Researchers from University of California, Berkeley, have just published a methods paper in Neuron (Dongjin Seo et al. Wireless Recording in the Peripheral Nervous System with Ultrasonic Neural Dust. Neuron, August 2016) describing the the function of and experiments conducted with a millimeter scale, surgically implanted sensor for picking up electrical activity from rat muscle and neurons in vivo.
The U.S. Defence Advanced Research Projects (DARPA)-funded group have identified ultra-sound as being ideal means of communication between the implanted sensor and an external power signal generator and signal converter. The sensor incorporates a piezoelectric crystal as the ultrasound sensing element, which vibrates in response to the ultrasound wavefront. This vibration, with its characteristics determined by the ultrasonic signal’s frequency and amplitude, is converted by the piezocrystal into electrical charge, which powers a transistor circuit. The transistor acts as an amplifier for amplifying voltage picked up between two electrodes connected to its terminals. This electrical signal is, in turn, sent back to the piezoelectric crystal.
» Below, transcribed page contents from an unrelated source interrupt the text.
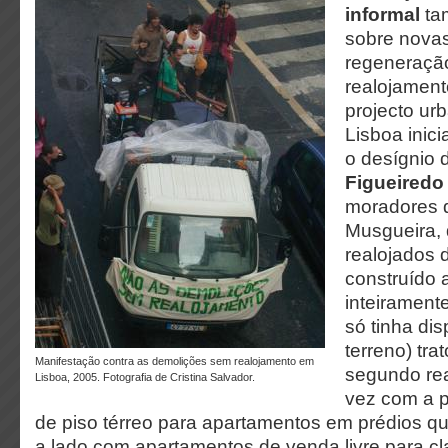
informal
ta
sobre novas
regeneraçã
realojament
projecto urb
Lisboa inic
o desígnio
Figueiredo
moradores d
Musgueira, 
realojados 
construído 
inteirament
só tinha dis
terreno) tr
Manifestação contra as demolições sem realojamento em
segundo re
Lisboa, 2005. Fotografia de Cristina Salvador.
vez com a 
de piso térreo para apartamentos em prédios qu
a lado com apartamentos de venda livre para cl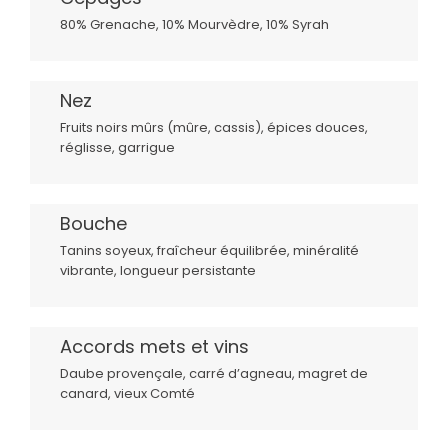
80% Grenache, 10% Mourvèdre, 10% Syrah
Nez
Fruits noirs mûrs (mûre, cassis), épices douces,
réglisse, garrigue
Bouche
Tanins soyeux, fraîcheur équilibrée, minéralité
vibrante, longueur persistante
Accords mets et vins
Daube provençale, carré d’agneau, magret de
canard, vieux Comté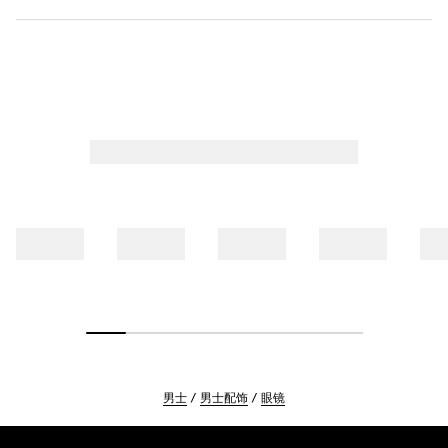
男士
男士配饰
眼镜
Footer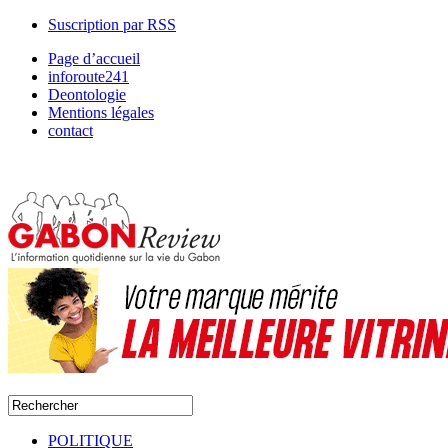
Suscription par RSS
Page d’accueil
inforoute241
Deontologie
Mentions légales
contact
POLITIQUE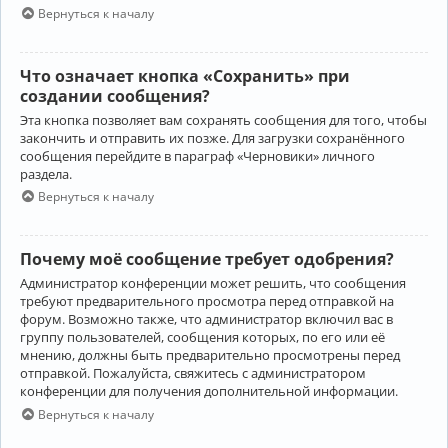
Вернуться к началу
Что означает кнопка «Сохранить» при
создании сообщения?
Эта кнопка позволяет вам сохранять сообщения для того, чтобы
закончить и отправить их позже. Для загрузки сохранённого
сообщения перейдите в параграф «Черновики» личного
раздела.
Вернуться к началу
Почему моё сообщение требует одобрения?
Администратор конференции может решить, что сообщения
требуют предварительного просмотра перед отправкой на
форум. Возможно также, что администратор включил вас в
группу пользователей, сообщения которых, по его или её
мнению, должны быть предварительно просмотрены перед
отправкой. Пожалуйста, свяжитесь с администратором
конференции для получения дополнительной информации.
Вернуться к началу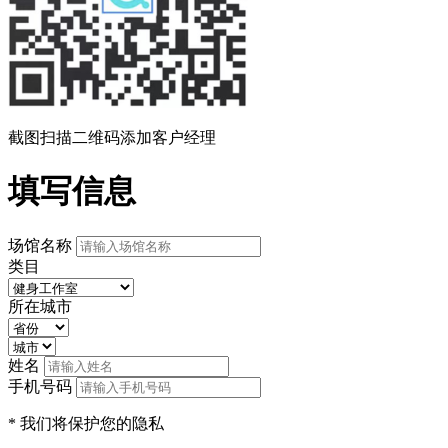
截图扫描二维码添加客户经理
填写信息
场馆名称
类目
所在城市
姓名
手机号码
* 我们将保护您的隐私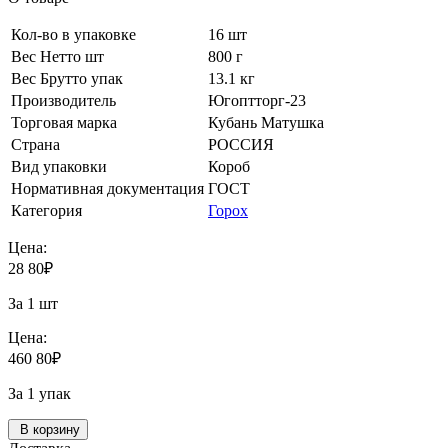
Кол-во в упаковке
16 шт
Вес Нетто шт
800 г
Вес Брутто упак
13.1 кг
Производитель
Югоптторг-23
Торговая марка
Кубань Матушка
Страна
РОССИЯ
Вид упаковки
Короб
Нормативная документация
ГОСТ
Категория
Горох
Цена:
28
80
₽
За 1 шт
Цена:
460
80
₽
За 1 упак
В корзину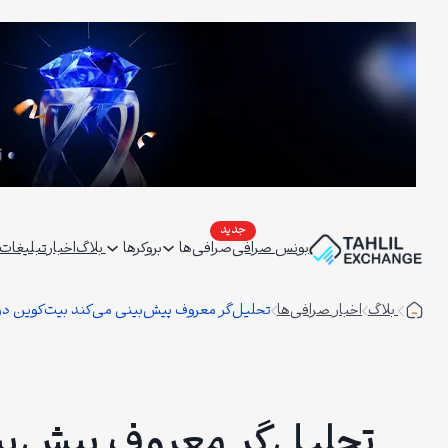
فتن
ه
حتوا
بونس صرافی
صرافی‌ها
بروکرها
بلاگ
اخبار
تبلیغات | ertising
بلاگ
اخبار صرافی‌ها
تحلیل‌گر معروف پیش‌بینی می‌کند بیت‌کوین در 2025 به 200 هزار دلار برس
تحلیل‌گر معروف پیش‌بینی می‌کند بیت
Here it interferes with the piezocrystal’s ultrasonic vibrational code, causing a “backscatter” on the ultrasound wavefront which gets detected by an external receiver and translated into an electrical trace.
The Berkeley group experiments showed electromyographs from rat gastrocnemius muscle and sciatic nerve
Diagram showing the components of the neural-dust mote (sensor). The entire device is covered in a biocompatible gel. (credit: Dongjin Seo et al./Neuron)
The complete sensor measured at approximately 0,8 x 3 x 1mm, but in their paper they suggest several measures for reducing its size to <500um3 in size, which will open up many opportunities for implantable electronics. The group also claim that it’s possible to steer the ultrasound beam/s in order to address several neural dust sensors independently. The project is also evolving towards using more biocompatible compounds, which may last in the body for a decade or more.
Besides the wide-ranging questions which can be answered in the lab by chronic in vivo electrical recording and stimulation, electrode implants have a long list of potential clinical applications, including treatment of disorders like Parkinsons and epilepsy, as well as implications for control of robotic prosthetics and brain-machine interfaces. Tethered devices have the limitation of being more invasive in terms of initial surgery, and leading to long term infections and unwanted movements relative to the target site.